Supplied material
══════

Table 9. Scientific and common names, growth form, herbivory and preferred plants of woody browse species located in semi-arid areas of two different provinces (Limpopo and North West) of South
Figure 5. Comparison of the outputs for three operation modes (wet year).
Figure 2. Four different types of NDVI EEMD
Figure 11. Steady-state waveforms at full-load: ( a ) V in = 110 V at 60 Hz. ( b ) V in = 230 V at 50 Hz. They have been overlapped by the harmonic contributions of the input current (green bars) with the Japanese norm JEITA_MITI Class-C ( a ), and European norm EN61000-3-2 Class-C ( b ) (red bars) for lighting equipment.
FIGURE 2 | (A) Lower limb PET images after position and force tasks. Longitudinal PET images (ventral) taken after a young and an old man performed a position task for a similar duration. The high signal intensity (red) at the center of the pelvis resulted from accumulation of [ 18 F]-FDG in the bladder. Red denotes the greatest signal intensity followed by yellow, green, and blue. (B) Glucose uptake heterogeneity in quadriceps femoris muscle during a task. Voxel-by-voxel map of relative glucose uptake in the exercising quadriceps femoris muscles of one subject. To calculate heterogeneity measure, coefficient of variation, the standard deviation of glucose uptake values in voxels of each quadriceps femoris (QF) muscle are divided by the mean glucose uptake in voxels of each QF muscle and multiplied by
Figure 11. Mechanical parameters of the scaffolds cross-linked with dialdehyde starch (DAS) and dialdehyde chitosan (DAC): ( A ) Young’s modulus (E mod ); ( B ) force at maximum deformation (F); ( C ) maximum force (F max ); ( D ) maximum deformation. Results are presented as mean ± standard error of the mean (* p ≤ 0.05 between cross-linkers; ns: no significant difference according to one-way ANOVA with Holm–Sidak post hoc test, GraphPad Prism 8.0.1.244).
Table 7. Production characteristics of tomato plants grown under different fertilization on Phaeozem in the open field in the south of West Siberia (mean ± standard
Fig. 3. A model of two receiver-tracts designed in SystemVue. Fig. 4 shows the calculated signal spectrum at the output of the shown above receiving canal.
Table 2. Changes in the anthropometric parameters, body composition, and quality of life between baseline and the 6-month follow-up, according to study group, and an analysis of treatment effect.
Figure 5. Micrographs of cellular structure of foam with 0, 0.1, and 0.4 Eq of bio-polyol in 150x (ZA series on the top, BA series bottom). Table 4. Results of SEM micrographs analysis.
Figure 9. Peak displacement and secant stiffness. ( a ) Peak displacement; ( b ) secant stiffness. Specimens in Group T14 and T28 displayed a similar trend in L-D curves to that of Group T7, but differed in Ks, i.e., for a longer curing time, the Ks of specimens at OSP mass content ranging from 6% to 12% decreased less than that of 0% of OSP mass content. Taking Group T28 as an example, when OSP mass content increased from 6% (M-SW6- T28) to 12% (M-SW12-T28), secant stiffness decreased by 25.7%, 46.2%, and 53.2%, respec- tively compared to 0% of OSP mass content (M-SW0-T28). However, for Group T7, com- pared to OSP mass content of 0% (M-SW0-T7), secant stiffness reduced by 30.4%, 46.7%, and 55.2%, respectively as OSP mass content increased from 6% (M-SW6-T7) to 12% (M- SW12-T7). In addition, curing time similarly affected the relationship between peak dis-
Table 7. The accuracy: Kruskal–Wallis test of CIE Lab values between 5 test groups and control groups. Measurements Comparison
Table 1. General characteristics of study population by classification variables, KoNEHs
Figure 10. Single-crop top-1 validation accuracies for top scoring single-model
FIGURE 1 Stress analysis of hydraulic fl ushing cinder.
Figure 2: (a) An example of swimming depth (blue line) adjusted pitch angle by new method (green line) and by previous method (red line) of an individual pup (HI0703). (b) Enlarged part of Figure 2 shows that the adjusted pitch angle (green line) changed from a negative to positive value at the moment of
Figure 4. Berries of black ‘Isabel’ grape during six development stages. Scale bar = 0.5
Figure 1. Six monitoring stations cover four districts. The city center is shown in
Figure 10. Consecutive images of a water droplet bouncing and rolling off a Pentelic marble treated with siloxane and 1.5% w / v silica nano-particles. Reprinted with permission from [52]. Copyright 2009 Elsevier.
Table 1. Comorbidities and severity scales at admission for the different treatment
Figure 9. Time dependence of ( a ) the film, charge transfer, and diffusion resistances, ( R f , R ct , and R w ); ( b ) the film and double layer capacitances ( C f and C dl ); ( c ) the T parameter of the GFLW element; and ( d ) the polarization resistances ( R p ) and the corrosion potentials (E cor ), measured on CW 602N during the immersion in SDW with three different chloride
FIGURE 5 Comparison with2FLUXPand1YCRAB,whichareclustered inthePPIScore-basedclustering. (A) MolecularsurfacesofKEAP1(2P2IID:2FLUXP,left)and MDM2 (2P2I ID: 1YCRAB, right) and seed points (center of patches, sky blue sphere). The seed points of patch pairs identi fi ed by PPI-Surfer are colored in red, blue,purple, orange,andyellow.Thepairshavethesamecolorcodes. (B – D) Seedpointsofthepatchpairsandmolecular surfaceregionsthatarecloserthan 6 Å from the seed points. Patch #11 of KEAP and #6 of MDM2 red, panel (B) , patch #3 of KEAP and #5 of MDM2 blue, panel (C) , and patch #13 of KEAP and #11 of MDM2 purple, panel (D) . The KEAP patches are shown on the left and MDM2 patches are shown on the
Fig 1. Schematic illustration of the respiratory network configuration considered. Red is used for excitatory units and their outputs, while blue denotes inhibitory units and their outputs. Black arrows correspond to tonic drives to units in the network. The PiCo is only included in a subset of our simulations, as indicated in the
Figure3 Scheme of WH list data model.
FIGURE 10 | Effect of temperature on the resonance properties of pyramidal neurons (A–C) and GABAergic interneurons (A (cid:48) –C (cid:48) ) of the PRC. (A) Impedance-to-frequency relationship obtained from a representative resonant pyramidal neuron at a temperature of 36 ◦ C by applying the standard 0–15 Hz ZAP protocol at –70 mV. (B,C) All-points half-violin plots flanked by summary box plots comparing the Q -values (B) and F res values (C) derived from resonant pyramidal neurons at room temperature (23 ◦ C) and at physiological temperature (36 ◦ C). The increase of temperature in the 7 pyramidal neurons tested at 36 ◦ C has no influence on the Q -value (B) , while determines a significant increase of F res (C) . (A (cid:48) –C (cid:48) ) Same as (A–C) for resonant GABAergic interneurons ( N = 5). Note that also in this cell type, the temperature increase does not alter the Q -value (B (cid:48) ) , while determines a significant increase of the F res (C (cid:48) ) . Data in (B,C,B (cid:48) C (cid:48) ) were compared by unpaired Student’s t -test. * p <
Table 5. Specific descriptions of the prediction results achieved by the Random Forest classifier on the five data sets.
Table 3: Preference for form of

══════

Exercise instructions
Looking at the entries, count the lines where the word "characteristics" appears, and state the count by itself.

Task answer
2